▶ WHAT YOU WILL DO: What is the count of lines below that include "ball"? Reply with nothing else.

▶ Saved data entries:

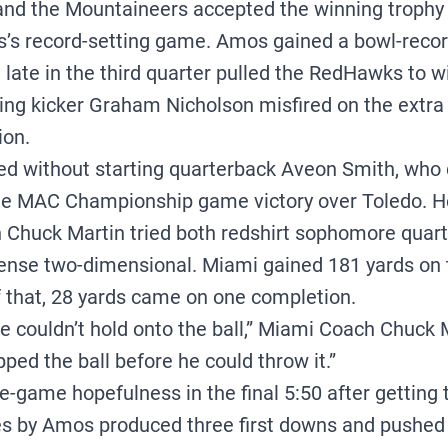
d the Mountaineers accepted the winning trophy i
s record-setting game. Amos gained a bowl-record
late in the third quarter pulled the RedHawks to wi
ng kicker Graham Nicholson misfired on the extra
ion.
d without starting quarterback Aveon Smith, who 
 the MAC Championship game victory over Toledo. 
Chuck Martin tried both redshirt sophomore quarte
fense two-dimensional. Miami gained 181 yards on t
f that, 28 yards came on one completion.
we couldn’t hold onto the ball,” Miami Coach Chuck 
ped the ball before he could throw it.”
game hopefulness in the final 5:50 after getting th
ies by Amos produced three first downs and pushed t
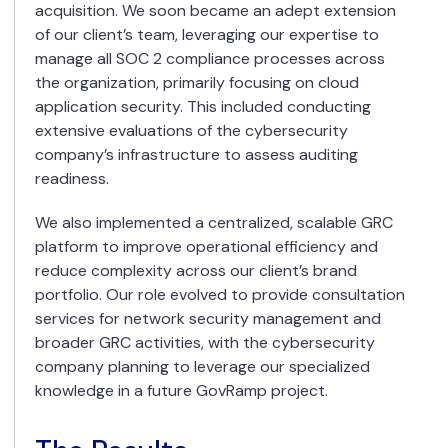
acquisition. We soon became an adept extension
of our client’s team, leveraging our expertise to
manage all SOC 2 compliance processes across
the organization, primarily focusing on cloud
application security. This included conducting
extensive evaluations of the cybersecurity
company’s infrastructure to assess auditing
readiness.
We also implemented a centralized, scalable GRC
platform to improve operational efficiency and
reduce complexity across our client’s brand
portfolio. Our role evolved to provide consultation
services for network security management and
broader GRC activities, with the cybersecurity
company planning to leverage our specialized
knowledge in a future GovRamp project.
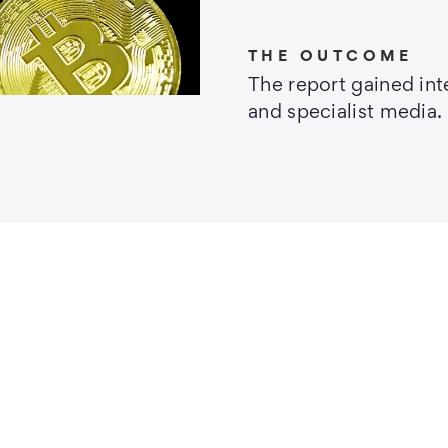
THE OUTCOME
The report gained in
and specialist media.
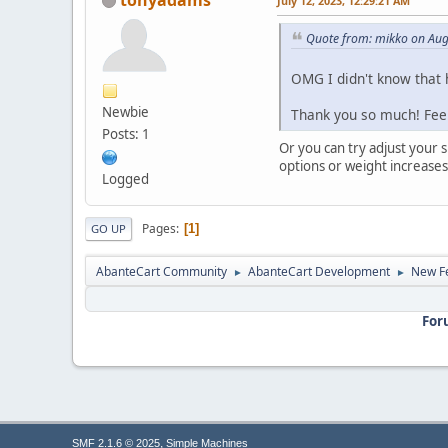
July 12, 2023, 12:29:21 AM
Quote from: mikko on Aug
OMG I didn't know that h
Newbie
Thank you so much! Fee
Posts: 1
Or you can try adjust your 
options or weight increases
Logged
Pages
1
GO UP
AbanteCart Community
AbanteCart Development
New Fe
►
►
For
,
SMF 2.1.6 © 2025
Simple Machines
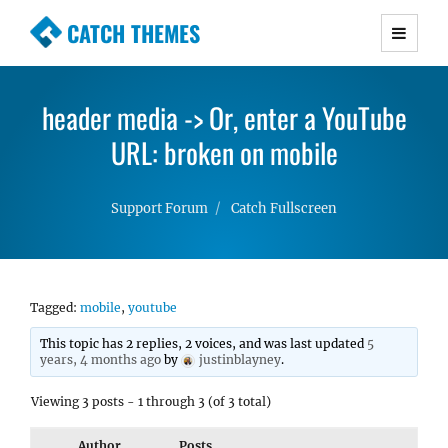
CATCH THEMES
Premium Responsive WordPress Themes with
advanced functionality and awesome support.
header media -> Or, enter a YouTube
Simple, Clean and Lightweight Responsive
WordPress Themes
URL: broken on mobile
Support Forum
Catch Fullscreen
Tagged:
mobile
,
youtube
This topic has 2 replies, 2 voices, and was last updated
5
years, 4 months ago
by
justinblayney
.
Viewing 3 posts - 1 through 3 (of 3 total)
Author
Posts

▶ YOUR RESPONSE: 2